Material provided:
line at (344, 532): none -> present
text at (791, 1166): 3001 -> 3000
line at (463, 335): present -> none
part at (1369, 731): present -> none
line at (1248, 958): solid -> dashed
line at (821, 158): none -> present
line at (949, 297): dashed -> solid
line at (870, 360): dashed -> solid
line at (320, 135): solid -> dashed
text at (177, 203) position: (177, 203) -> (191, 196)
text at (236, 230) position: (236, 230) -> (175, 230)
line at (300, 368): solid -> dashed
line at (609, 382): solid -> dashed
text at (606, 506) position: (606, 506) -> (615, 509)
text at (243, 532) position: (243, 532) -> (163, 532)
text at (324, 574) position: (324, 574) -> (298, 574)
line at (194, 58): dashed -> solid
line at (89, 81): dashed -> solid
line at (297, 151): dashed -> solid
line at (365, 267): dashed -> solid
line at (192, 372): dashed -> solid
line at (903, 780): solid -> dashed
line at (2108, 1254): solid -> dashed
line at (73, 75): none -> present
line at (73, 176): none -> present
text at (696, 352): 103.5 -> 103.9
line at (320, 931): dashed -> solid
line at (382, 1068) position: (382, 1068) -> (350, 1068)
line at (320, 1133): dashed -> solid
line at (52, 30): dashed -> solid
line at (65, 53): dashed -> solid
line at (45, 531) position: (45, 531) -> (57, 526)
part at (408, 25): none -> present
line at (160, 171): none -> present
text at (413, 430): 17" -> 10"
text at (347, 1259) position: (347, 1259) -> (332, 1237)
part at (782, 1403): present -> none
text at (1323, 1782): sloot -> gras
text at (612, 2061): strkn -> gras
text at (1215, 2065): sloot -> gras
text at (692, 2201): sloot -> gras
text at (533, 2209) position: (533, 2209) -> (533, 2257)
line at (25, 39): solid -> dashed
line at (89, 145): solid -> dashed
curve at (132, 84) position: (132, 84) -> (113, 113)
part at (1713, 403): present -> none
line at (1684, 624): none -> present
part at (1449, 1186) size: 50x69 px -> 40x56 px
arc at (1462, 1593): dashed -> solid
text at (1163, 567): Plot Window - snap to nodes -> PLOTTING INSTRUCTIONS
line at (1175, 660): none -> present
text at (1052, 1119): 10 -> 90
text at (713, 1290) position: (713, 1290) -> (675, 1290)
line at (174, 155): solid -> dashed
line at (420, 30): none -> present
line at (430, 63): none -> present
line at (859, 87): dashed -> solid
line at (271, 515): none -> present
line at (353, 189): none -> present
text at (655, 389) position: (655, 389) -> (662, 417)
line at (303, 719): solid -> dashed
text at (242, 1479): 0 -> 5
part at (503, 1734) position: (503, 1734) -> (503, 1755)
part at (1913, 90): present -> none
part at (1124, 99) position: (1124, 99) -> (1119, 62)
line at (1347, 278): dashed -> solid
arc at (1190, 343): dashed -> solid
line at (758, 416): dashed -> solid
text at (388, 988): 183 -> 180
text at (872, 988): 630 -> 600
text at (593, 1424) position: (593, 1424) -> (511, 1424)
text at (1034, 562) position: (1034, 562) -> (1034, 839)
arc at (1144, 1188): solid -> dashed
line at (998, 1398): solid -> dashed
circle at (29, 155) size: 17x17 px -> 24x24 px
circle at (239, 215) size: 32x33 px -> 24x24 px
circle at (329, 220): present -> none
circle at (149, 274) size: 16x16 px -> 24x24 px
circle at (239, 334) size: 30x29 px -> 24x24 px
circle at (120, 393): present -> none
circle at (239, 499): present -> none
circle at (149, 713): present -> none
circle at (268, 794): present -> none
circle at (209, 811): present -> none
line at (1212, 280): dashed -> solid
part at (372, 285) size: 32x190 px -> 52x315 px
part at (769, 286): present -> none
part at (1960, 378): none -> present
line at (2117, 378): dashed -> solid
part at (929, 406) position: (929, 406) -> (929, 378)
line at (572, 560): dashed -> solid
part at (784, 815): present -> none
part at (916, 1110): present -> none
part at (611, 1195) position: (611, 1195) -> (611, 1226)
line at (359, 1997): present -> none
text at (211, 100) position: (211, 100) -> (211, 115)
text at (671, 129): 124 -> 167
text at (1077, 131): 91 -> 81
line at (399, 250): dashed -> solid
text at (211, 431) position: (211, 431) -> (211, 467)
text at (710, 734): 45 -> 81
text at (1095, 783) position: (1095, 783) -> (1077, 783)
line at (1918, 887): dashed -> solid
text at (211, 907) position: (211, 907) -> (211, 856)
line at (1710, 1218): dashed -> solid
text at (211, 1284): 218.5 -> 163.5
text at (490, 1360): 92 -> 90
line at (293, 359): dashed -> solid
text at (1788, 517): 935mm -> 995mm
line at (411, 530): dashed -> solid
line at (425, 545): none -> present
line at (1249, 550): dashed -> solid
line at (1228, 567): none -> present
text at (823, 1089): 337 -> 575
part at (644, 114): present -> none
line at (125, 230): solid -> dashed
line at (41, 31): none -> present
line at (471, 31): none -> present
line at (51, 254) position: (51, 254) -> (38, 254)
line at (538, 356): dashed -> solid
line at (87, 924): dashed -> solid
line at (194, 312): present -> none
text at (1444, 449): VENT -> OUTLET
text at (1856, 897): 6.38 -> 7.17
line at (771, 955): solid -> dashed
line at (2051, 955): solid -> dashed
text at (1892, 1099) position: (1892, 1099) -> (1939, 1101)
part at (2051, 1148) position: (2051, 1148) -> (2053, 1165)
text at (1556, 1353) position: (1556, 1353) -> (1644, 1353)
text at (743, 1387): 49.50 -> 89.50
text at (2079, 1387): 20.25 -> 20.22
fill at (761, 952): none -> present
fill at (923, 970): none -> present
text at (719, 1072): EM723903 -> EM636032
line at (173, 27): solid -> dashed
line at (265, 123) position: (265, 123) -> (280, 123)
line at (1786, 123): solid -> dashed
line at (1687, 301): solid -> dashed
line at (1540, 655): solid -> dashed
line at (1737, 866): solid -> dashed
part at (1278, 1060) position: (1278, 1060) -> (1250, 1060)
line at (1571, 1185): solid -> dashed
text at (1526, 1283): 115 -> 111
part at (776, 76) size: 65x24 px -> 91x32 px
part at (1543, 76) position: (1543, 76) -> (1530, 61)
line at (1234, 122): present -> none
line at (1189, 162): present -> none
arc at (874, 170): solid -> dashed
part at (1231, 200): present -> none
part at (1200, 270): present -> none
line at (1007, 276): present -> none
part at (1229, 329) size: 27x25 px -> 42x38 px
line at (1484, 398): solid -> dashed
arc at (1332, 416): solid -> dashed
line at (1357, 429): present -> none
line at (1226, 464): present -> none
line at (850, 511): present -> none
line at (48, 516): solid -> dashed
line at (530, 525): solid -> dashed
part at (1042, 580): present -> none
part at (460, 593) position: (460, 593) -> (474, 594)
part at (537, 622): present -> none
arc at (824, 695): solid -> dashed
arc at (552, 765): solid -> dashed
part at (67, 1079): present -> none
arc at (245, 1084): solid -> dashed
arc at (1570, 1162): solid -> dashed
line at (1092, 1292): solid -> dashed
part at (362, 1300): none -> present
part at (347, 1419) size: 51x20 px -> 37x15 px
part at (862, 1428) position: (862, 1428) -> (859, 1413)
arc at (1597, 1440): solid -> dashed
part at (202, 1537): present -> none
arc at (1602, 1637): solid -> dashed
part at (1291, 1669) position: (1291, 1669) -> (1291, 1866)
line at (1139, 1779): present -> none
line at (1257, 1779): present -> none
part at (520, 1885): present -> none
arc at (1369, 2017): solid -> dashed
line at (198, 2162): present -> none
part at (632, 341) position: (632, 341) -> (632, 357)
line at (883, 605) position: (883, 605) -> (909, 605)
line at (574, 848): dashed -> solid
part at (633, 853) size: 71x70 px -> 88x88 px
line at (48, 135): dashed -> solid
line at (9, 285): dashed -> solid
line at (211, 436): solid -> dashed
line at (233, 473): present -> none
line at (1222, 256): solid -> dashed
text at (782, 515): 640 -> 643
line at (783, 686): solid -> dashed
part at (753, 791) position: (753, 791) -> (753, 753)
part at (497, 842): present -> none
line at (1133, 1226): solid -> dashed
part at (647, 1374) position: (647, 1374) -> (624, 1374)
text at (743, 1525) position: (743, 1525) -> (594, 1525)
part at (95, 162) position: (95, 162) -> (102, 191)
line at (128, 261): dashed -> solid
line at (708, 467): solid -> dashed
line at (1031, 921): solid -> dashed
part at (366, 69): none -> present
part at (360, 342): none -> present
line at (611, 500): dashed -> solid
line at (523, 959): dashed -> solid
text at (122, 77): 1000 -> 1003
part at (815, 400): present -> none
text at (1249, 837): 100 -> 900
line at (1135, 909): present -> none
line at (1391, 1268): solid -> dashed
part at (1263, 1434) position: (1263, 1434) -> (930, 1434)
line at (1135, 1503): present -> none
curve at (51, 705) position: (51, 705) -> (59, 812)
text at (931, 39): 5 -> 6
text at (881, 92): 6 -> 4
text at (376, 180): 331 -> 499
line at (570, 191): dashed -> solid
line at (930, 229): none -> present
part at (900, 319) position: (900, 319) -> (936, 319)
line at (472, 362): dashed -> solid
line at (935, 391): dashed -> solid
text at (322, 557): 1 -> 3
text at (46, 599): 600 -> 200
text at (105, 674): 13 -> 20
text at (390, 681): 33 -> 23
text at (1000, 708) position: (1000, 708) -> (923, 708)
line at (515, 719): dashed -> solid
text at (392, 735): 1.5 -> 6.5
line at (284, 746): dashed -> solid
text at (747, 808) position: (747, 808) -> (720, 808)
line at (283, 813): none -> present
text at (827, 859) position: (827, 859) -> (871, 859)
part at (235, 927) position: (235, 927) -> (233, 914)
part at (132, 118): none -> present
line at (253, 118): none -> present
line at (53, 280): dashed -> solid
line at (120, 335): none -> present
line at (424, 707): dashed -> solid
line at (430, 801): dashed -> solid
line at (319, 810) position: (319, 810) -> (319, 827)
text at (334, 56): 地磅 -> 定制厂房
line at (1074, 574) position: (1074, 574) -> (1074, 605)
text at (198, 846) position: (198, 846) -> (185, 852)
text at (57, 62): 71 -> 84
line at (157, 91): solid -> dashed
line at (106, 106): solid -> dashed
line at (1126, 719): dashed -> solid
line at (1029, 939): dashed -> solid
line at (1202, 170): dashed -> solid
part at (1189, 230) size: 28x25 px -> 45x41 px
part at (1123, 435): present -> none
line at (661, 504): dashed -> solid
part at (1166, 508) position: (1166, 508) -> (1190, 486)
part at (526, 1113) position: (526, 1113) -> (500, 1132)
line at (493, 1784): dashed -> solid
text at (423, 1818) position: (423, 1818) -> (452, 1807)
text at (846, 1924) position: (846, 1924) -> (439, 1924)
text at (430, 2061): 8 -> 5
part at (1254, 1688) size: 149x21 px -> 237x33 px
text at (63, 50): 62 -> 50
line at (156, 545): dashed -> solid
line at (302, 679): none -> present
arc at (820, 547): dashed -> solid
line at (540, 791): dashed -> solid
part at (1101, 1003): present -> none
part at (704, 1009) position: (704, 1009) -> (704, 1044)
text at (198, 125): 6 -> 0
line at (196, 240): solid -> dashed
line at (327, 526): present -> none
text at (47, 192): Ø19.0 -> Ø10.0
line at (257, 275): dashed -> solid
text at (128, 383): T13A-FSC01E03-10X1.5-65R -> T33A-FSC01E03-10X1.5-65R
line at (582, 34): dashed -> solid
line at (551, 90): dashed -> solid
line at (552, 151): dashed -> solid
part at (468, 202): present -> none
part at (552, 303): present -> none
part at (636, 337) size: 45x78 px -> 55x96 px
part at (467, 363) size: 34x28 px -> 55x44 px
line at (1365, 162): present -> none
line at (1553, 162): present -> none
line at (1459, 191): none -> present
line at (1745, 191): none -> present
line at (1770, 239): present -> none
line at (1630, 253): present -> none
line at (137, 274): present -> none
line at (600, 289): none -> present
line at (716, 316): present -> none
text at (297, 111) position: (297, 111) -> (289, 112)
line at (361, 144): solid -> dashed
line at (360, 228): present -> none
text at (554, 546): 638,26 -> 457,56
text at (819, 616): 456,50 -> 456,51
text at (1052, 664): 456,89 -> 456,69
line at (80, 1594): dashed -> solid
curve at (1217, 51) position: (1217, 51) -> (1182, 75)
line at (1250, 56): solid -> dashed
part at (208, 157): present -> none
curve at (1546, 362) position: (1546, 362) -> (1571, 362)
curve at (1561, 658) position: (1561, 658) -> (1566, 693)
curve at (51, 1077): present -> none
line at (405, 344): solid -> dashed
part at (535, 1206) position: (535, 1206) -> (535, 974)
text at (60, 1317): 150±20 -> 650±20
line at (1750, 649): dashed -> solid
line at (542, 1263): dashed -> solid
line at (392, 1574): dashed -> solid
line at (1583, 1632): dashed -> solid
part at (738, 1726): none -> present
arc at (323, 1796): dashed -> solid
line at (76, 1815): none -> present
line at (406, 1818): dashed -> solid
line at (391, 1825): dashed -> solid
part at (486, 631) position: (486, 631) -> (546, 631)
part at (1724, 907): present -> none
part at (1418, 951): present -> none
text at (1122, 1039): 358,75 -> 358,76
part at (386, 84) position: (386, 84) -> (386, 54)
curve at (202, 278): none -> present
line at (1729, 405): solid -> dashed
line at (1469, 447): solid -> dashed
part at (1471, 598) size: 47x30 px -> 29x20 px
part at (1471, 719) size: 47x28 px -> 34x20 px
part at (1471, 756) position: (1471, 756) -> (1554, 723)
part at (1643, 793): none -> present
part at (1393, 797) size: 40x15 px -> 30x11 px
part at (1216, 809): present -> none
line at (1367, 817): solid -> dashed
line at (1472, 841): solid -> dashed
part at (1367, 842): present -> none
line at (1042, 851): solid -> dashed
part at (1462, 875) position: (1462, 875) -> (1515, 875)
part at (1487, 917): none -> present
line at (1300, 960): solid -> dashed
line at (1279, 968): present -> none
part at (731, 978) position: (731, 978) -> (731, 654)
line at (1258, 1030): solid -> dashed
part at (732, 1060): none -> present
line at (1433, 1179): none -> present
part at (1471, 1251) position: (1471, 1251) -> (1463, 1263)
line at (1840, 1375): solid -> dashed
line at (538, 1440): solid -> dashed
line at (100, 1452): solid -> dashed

What you are asked to do: Render the items from the first line up to and including the line with "part at (408, 25): none -> present" as a numbered list. Leave out any blank lines.

Written response:
1. line at (344, 532): none -> present
2. text at (791, 1166): 3001 -> 3000
3. line at (463, 335): present -> none
4. part at (1369, 731): present -> none
5. line at (1248, 958): solid -> dashed
6. line at (821, 158): none -> present
7. line at (949, 297): dashed -> solid
8. line at (870, 360): dashed -> solid
9. line at (320, 135): solid -> dashed
10. text at (177, 203) position: (177, 203) -> (191, 196)
11. text at (236, 230) position: (236, 230) -> (175, 230)
12. line at (300, 368): solid -> dashed
13. line at (609, 382): solid -> dashed
14. text at (606, 506) position: (606, 506) -> (615, 509)
15. text at (243, 532) position: (243, 532) -> (163, 532)
16. text at (324, 574) position: (324, 574) -> (298, 574)
17. line at (194, 58): dashed -> solid
18. line at (89, 81): dashed -> solid
19. line at (297, 151): dashed -> solid
20. line at (365, 267): dashed -> solid
21. line at (192, 372): dashed -> solid
22. line at (903, 780): solid -> dashed
23. line at (2108, 1254): solid -> dashed
24. line at (73, 75): none -> present
25. line at (73, 176): none -> present
26. text at (696, 352): 103.5 -> 103.9
27. line at (320, 931): dashed -> solid
28. line at (382, 1068) position: (382, 1068) -> (350, 1068)
29. line at (320, 1133): dashed -> solid
30. line at (52, 30): dashed -> solid
31. line at (65, 53): dashed -> solid
32. line at (45, 531) position: (45, 531) -> (57, 526)
33. part at (408, 25): none -> present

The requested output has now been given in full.